# EXERCISE PROMPT:
Quote, word for word, the line containing "Figure 2. Summary" and all lines that follow it to the end of the records, with no pictures.

>>>>>

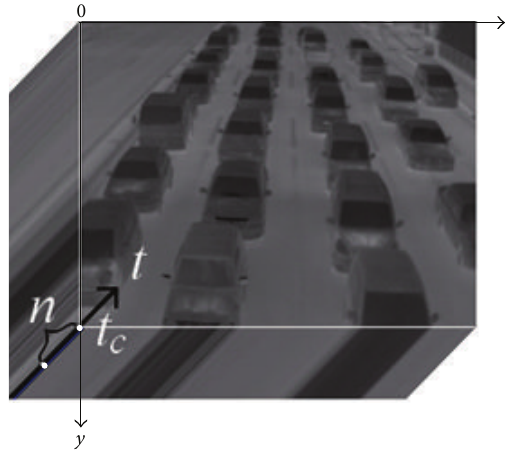
Figure 3: An example of spatiotemporal images.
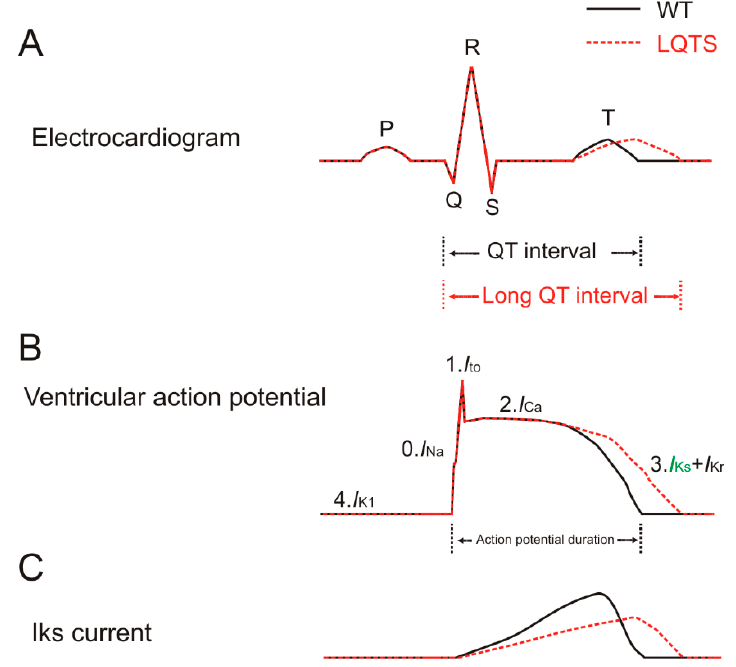
Figure 1. Long QT syndrome (LQTS) caused by a loss of the IKs current. Normal electrocardiogram, ventricular action potential and IKs current are depicted by black solid lines. The electrocardiogram, ventricular action potential and IKs current associated with LQTS are depicted by red dashed lines. Horizontal and vertical axes are not shown for clarity. ( A ) The electrocardiogram consists of five waves: P, Q, R, S and T waves. The P wave represents the depolarization of the atria. The QRS complex represents the rapid ventricular depolarization. The T wave represents the repolarization of the ventricles. The QT interval is the interval from the beginning of the Q wave to the end of the T wave. Patients with a prolonged QT interval can cause LQTS. Action potential duration is indicated. ( B ) The ventricular action potential consists of five phases, phase 0 to phase 4. Phase 0 is the depolarization phase that is mediated by an inward Na + current. Phase 1 is mainly mediated by a transient outward K + current. Phase 2 is the plateau phase that is mainly mediated by an inward Ca 2 + current and outward K + current. Phase 3 is the repolarization phase that is mainly mediated by outward K + (IKs in green and IKr) currents. Phase 4 is mainly mediated by an outward K + current (IK 1 ). ( C ) The IKs current underlies the repolarization of the ventricular action potential, shown as phase 3 in ( B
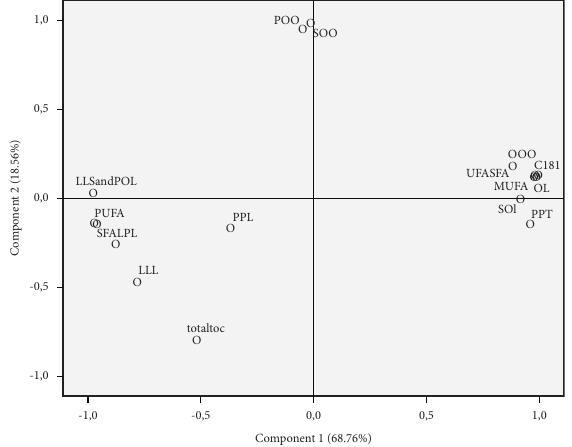
Figure 1: Projection of almond oil composition in the plane de- fined by the first two principal components.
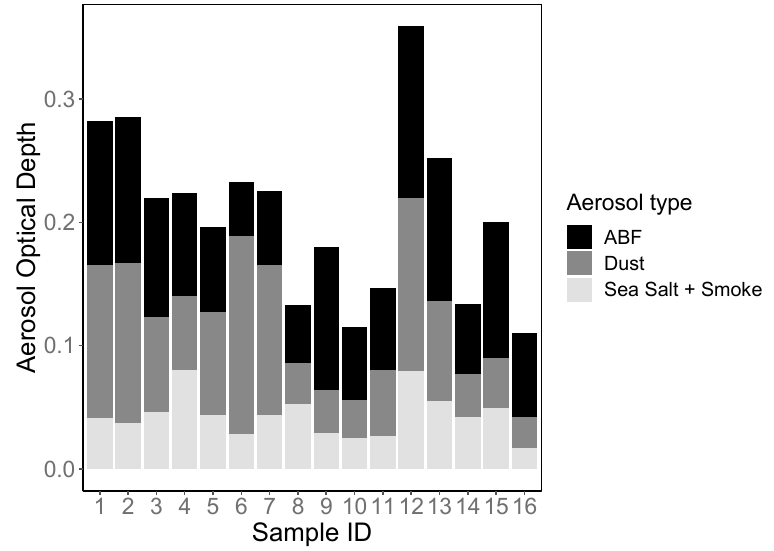
Figure 2. Aerosol optical depth (AOD) from Navy Aerosol Analysis and Prediction System (NAAPS) reanalysis at the time of collection at sample sites. Each bar represents one sample, with the height of each bar corresponding to total AOD. ABF (anthropogenic and biogenic fine aerosol species) in black, mineral dust in dark gray, and sea salt + and smoke in light gray, fractions of the total AOD are shown for each station.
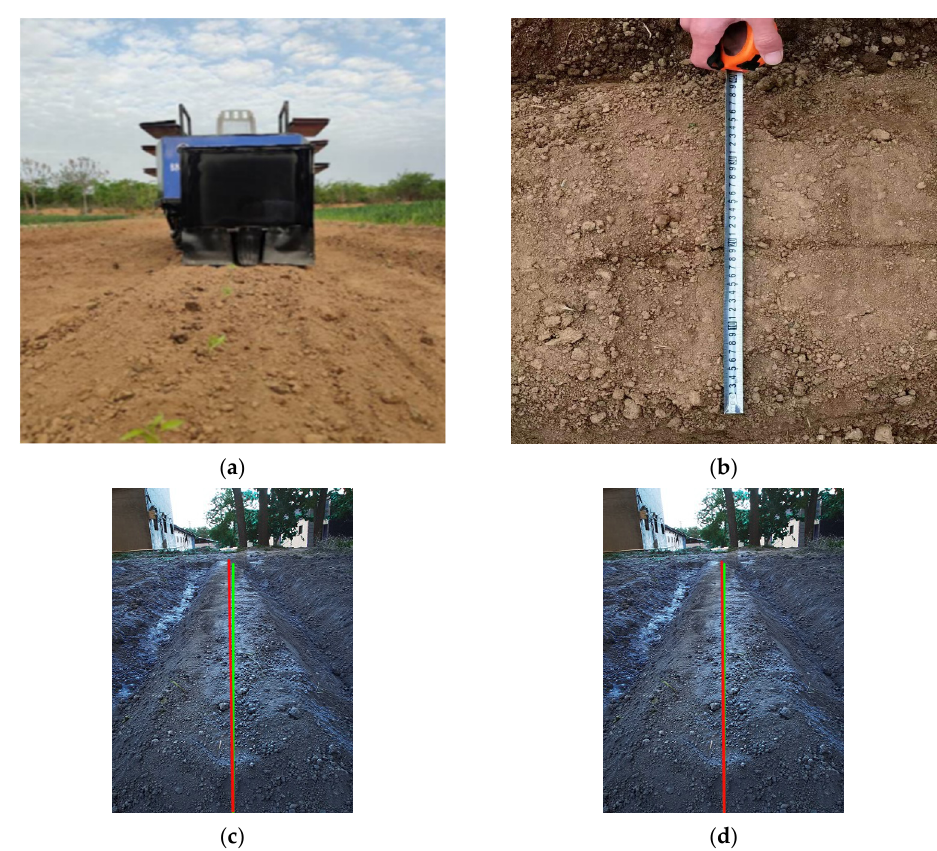
Figure 9. Controlled experiment. ( a ) Field experiments. ( b ) Field measurements. ( c ) Experimental Group 1. ( d ) Experimental Group 2.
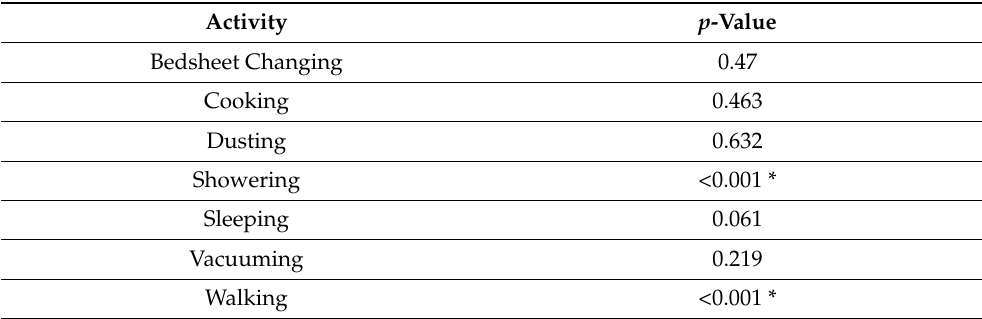
Table 4. Results of testing homogeneity of means of particle concentration ratios by each activity with all particle types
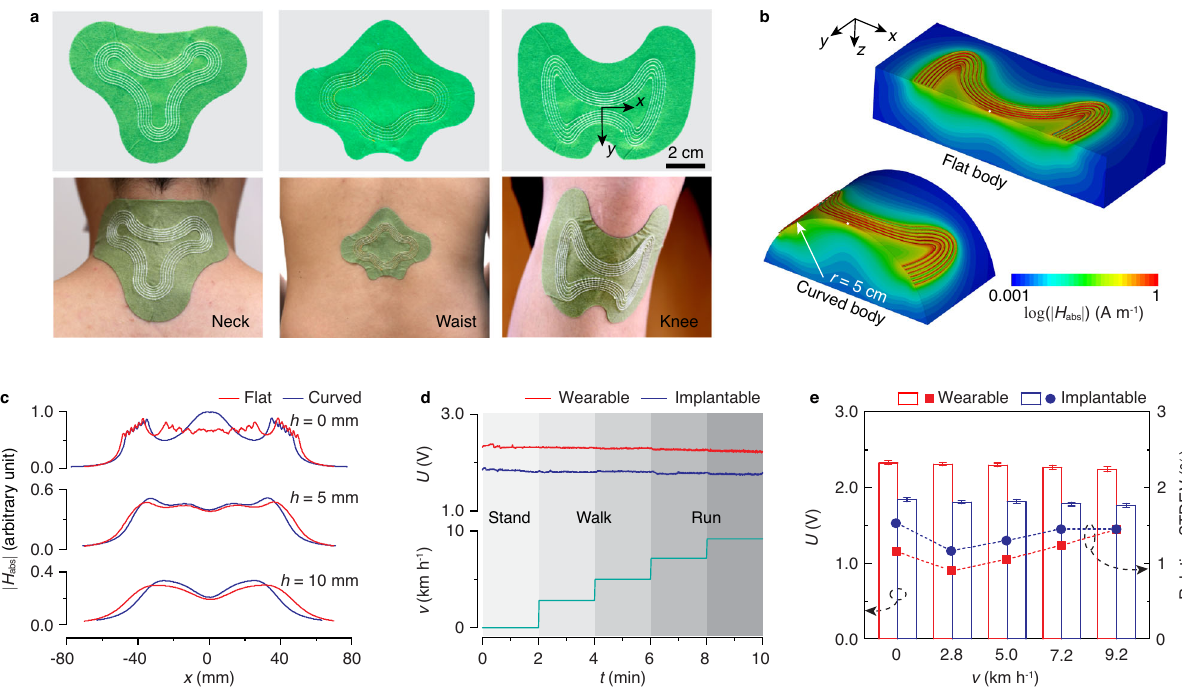
Fig. 4 Conformal textile skin patches. a Images of skin patches fabricated using digital embroidery of liquid metal fi bers attached to the neck, waist, and knee. The skin patches are used as wearable transmitters connected with a signal generator for wireless powering of the underneath wearable and implantable devices during daily activities. b Simulated magnetic fi eld ∣ H abs ∣ on a fl at and curved (5-cm radius) body phantom. The cutting plane is set to the center of the skin patch (white dot). c Field pro fi les along the cutting plane at varying depth h . d Received voltage U of wearable and implantable device, wirelessly powered by the skin patch, during physical activities with speed v increasing from 0, 2.8, 5, 7.2, to 9.2 km h − 1 , indicated by the shadows. The input power of the skin patch is 20 dBm. e Comparison of U and its relative standard deviation (STDEV) during different activities. Error bars show mean ± s.d. Source data are provided as a Source Data fi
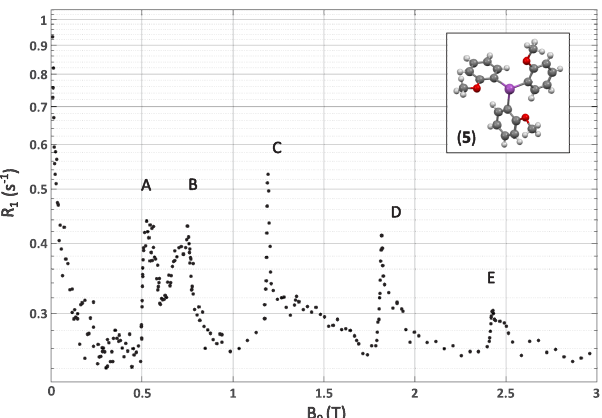
FIG. 8. Proton T 1 -NMRD profile of the solid powder-sample (5) at 298 K obtained by a STELAR (Mede, Italy) Spinmaster relaxometer equipped with a magnet operating up to 3 T. Features A – E of the proton R 1 relaxation dispersion can be attributed unambiguously to QRE peaks superimposed on a background due to proton-proton dipolar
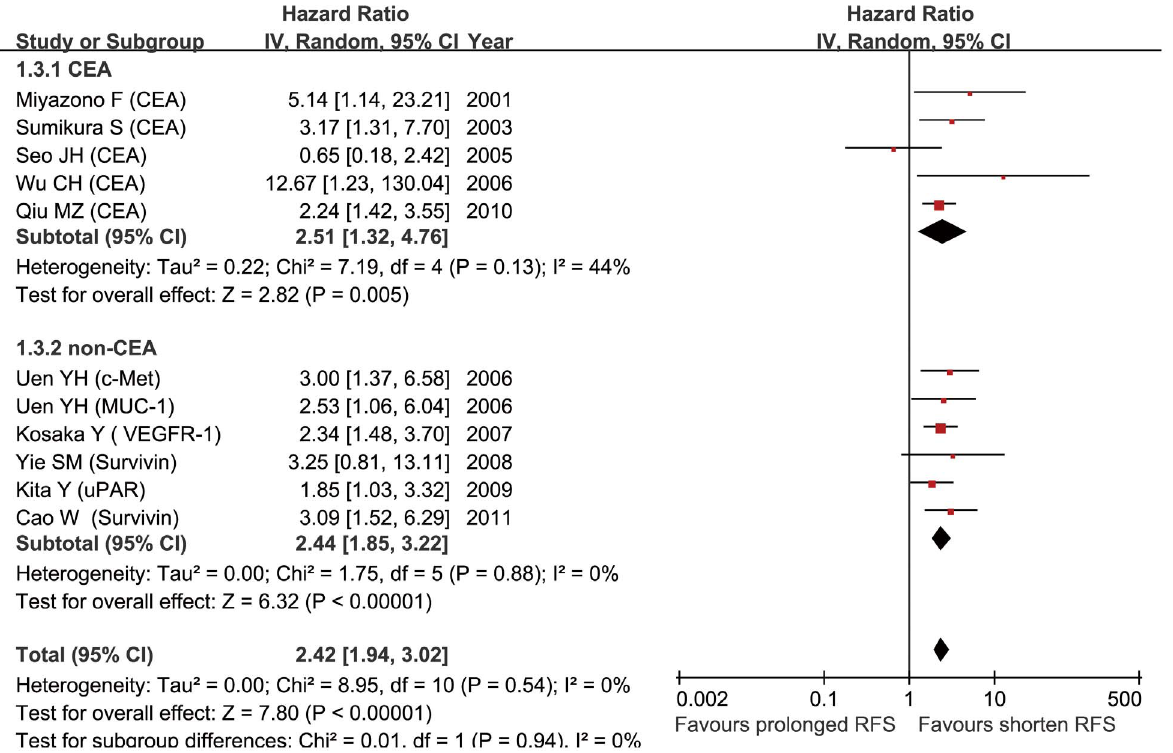
Figure 2. Summary estimates of hazard ratio (HR) for RFS. RFS, relapse-free survival.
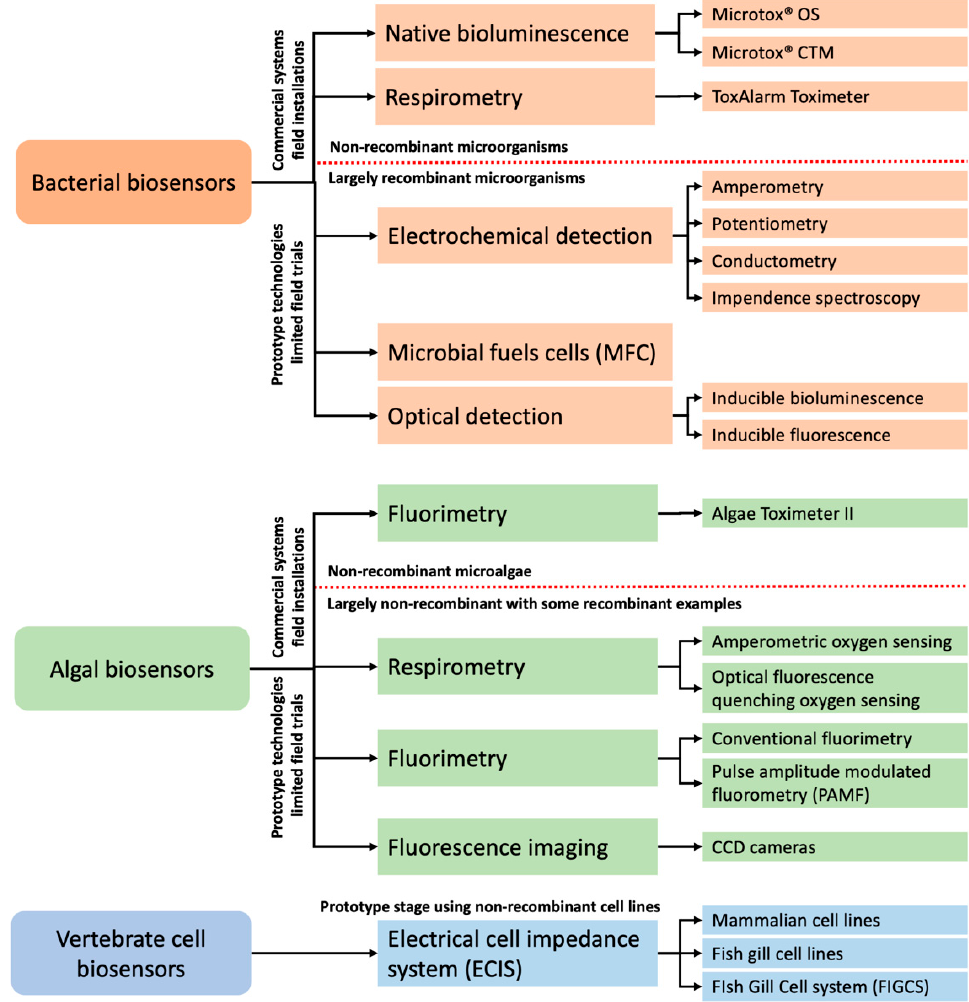
Figure 1. Overview of live-cell biosensing and biomonitoring systems for water quality assessment.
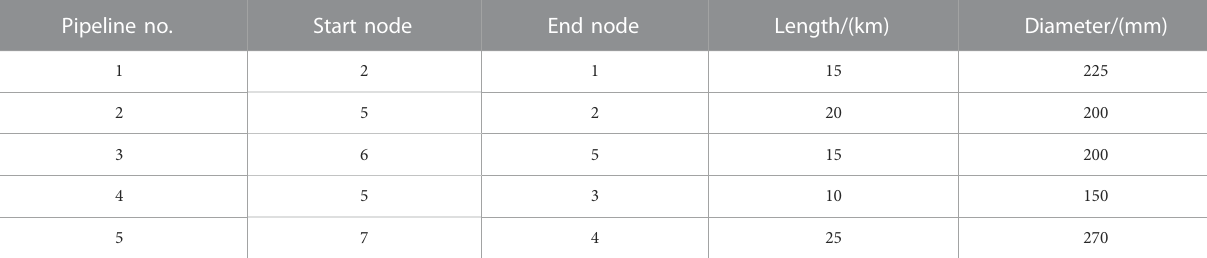
TABLE 3 Natural gas pipeline parameters.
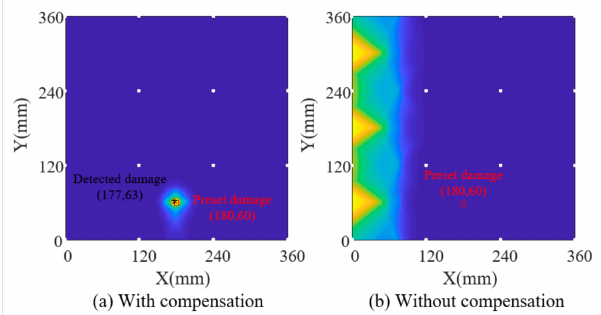
Figure 7. Damage identification results of simulation model 1.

<<<<<

# RESULT FOR THIS EXERCISE:
Figure 2. Summary estimates of hazard ratio (HR) for RFS. RFS, relapse-free survival.
Figure 1. Overview of live-cell biosensing and biomonitoring systems for water quality assessment.
TABLE 3 Natural gas pipeline parameters.
Figure 7. Damage identification results of simulation model 1.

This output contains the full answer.